— Task inputs —
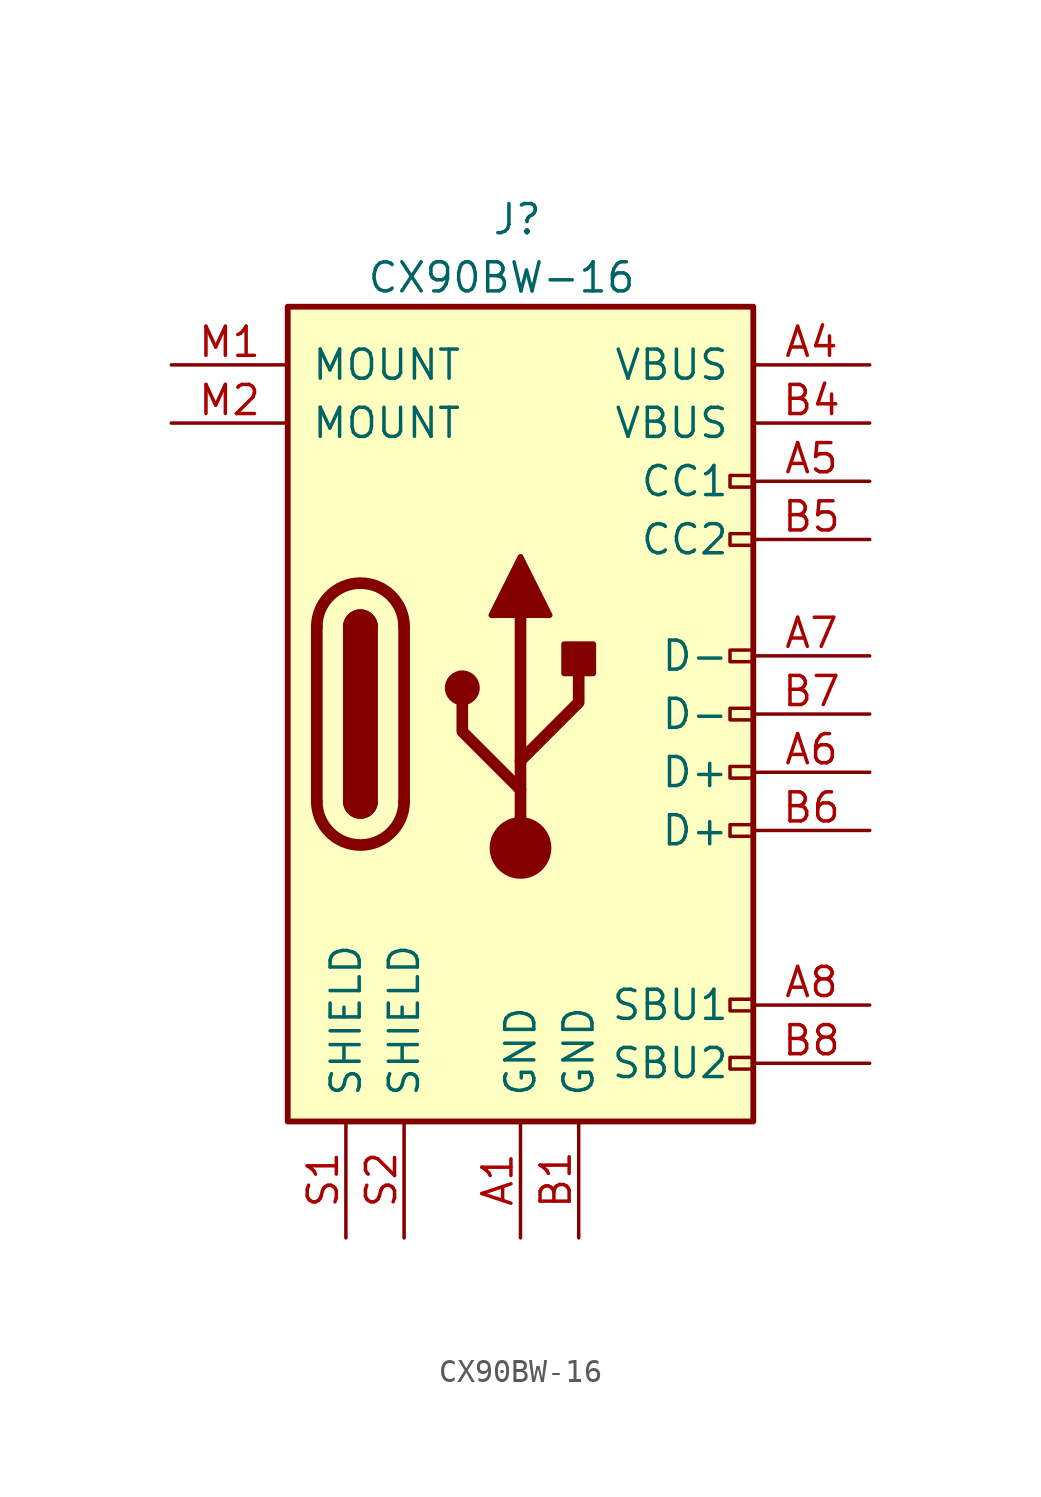
<source format=kicad_sym>
(kicad_symbol_lib
  (version 20220914)
  (generator kicad_symbol_editor)
  (symbol "CX90BW-16"
    (pin_names
      (offset 1.016))
    (property "Reference" "J"
      (at -1.27 21.59 0)
      (effects (font (size 1.27 1.27)) (justify left)))
    (property "Value" "CX90BW-16"
      (at 5.08 19.05 0)
      (effects (font (size 1.27 1.27)) (justify right)))
    (symbol "CX90BW-16_0_0"
      (rectangle (start 10.16 -14.986) (end 9.144 -15.494) (stroke (width 0) (type default)) (fill (type none)))
      (rectangle (start 10.16 -12.446) (end 9.144 -12.954) (stroke (width 0) (type default)) (fill (type none)))
      (rectangle (start 10.16 -4.826) (end 9.144 -5.334) (stroke (width 0) (type default)) (fill (type none)))
      (rectangle (start 10.16 -2.286) (end 9.144 -2.794) (stroke (width 0) (type default)) (fill (type none)))
      (rectangle (start 10.16 0.254) (end 9.144 -0.254) (stroke (width 0) (type default)) (fill (type none)))
      (rectangle (start 10.16 2.794) (end 9.144 2.286) (stroke (width 0) (type default)) (fill (type none)))
      (rectangle (start 10.16 7.874) (end 9.144 7.366) (stroke (width 0) (type default)) (fill (type none)))
      (rectangle (start 10.16 10.414) (end 9.144 9.906) (stroke (width 0) (type default)) (fill (type none))))
    (symbol "CX90BW-16_0_1"
      (rectangle (start -10.16 17.78) (end 10.16 -17.78) (stroke (width 0.254) (type default)) (fill (type background)))
      (arc (start -8.89 -3.81) (mid -6.985 -5.7067) (end -5.08 -3.81) (stroke (width 0.508) (type default)) (fill (type none)))
      (arc (start -7.62 -3.81) (mid -6.985 -4.4423) (end -6.35 -3.81) (stroke (width 0.254) (type default)) (fill (type none)))
      (arc (start -7.62 -3.81) (mid -6.985 -4.4423) (end -6.35 -3.81) (stroke (width 0.254) (type default)) (fill (type outline)))
      (rectangle (start -7.62 -3.81) (end -6.35 3.81) (stroke (width 0.254) (type default)) (fill (type outline)))
      (arc (start -6.35 3.81) (mid -6.985 4.4423) (end -7.62 3.81) (stroke (width 0.254) (type default)) (fill (type none)))
      (arc (start -6.35 3.81) (mid -6.985 4.4423) (end -7.62 3.81) (stroke (width 0.254) (type default)) (fill (type outline)))
      (arc (start -5.08 3.81) (mid -6.985 5.7067) (end -8.89 3.81) (stroke (width 0.508) (type default)) (fill (type none)))
      (circle (center -2.54 1.143) (radius 0.635) (stroke (width 0.254) (type default)) (fill (type outline)))
      (circle (center 0 -5.842) (radius 1.27) (stroke (width 0) (type default)) (fill (type outline)))
      (polyline (pts (xy -8.89 -3.81) (xy -8.89 3.81)) (stroke (width 0.508) (type default)) (fill (type none)))
      (polyline (pts (xy -5.08 3.81) (xy -5.08 -3.81)) (stroke (width 0.508) (type default)) (fill (type none)))
      (polyline (pts (xy 0 -5.842) (xy 0 4.318)) (stroke (width 0.508) (type default)) (fill (type none)))
      (polyline (pts (xy 0 -3.302) (xy -2.54 -0.762) (xy -2.54 0.508)) (stroke (width 0.508) (type default)) (fill (type none)))
      (polyline (pts (xy 0 -2.032) (xy 2.54 0.508) (xy 2.54 1.778)) (stroke (width 0.508) (type default)) (fill (type none)))
      (polyline (pts (xy -1.27 4.318) (xy 0 6.858) (xy 1.27 4.318) (xy -1.27 4.318)) (stroke (width 0.254) (type default)) (fill (type outline)))
      (rectangle (start 1.905 1.778) (end 3.175 3.048) (stroke (width 0.254) (type default)) (fill (type outline))))
    (symbol "CX90BW-16_1_1"
      (pin passive line (at 0 -22.86 90) (length 5.08) (name "GND" (effects (font (size 1.27 1.27)))) (number "A1" (effects (font (size 1.27 1.27)))))
      (pin passive line (at 15.24 15.24 180) (length 5.08) (name "VBUS" (effects (font (size 1.27 1.27)))) (number "A4" (effects (font (size 1.27 1.27)))))
      (pin bidirectional line (at 15.24 10.16 180) (length 5.08) (name "CC1" (effects (font (size 1.27 1.27)))) (number "A5" (effects (font (size 1.27 1.27)))))
      (pin bidirectional line (at 15.24 -2.54 180) (length 5.08) (name "D+" (effects (font (size 1.27 1.27)))) (number "A6" (effects (font (size 1.27 1.27)))))
      (pin bidirectional line (at 15.24 2.54 180) (length 5.08) (name "D-" (effects (font (size 1.27 1.27)))) (number "A7" (effects (font (size 1.27 1.27)))))
      (pin bidirectional line (at 15.24 -12.7 180) (length 5.08) (name "SBU1" (effects (font (size 1.27 1.27)))) (number "A8" (effects (font (size 1.27 1.27)))))
      (pin passive line (at 2.54 -22.86 90) (length 5.08) (name "GND" (effects (font (size 1.27 1.27)))) (number "B1" (effects (font (size 1.27 1.27)))))
      (pin passive line (at 15.24 12.7 180) (length 5.08) (name "VBUS" (effects (font (size 1.27 1.27)))) (number "B4" (effects (font (size 1.27 1.27)))))
      (pin bidirectional line (at 15.24 7.62 180) (length 5.08) (name "CC2" (effects (font (size 1.27 1.27)))) (number "B5" (effects (font (size 1.27 1.27)))))
      (pin bidirectional line (at 15.24 -5.08 180) (length 5.08) (name "D+" (effects (font (size 1.27 1.27)))) (number "B6" (effects (font (size 1.27 1.27)))))
      (pin bidirectional line (at 15.24 0 180) (length 5.08) (name "D-" (effects (font (size 1.27 1.27)))) (number "B7" (effects (font (size 1.27 1.27)))))
      (pin bidirectional line (at 15.24 -15.24 180) (length 5.08) (name "SBU2" (effects (font (size 1.27 1.27)))) (number "B8" (effects (font (size 1.27 1.27)))))
      (pin passive line (at -15.24 15.24 0) (length 5.08) (name "MOUNT" (effects (font (size 1.27 1.27)))) (number "M1" (effects (font (size 1.27 1.27)))))
      (pin passive line (at -15.24 12.7 0) (length 5.08) (name "MOUNT" (effects (font (size 1.27 1.27)))) (number "M2" (effects (font (size 1.27 1.27)))))
      (pin passive line (at -7.62 -22.86 90) (length 5.08) (name "SHIELD" (effects (font (size 1.27 1.27)))) (number "S1" (effects (font (size 1.27 1.27)))))
      (pin passive line (at -5.08 -22.86 90) (length 5.08) (name "SHIELD" (effects (font (size 1.27 1.27)))) (number "S2" (effects (font (size 1.27 1.27))))))))
</source>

— The problem —
Instructions for the copy: start at the first entry, stop after the line containing "(rectangle (start 10.16 7.874)", keep every line exact, and drop the pictures.

— Worked solution —
<source format=kicad_sym>
(kicad_symbol_lib
  (version 20220914)
  (generator kicad_symbol_editor)
  (symbol "CX90BW-16"
    (pin_names
      (offset 1.016))
    (property "Reference" "J"
      (at -1.27 21.59 0)
      (effects (font (size 1.27 1.27)) (justify left)))
    (property "Value" "CX90BW-16"
      (at 5.08 19.05 0)
      (effects (font (size 1.27 1.27)) (justify right)))
    (symbol "CX90BW-16_0_0"
      (rectangle (start 10.16 -14.986) (end 9.144 -15.494) (stroke (width 0) (type default)) (fill (type none)))
      (rectangle (start 10.16 -12.446) (end 9.144 -12.954) (stroke (width 0) (type default)) (fill (type none)))
      (rectangle (start 10.16 -4.826) (end 9.144 -5.334) (stroke (width 0) (type default)) (fill (type none)))
      (rectangle (start 10.16 -2.286) (end 9.144 -2.794) (stroke (width 0) (type default)) (fill (type none)))
      (rectangle (start 10.16 0.254) (end 9.144 -0.254) (stroke (width 0) (type default)) (fill (type none)))
      (rectangle (start 10.16 2.794) (end 9.144 2.286) (stroke (width 0) (type default)) (fill (type none)))
      (rectangle (start 10.16 7.874) (end 9.144 7.366) (stroke (width 0) (type default)) (fill (type none)))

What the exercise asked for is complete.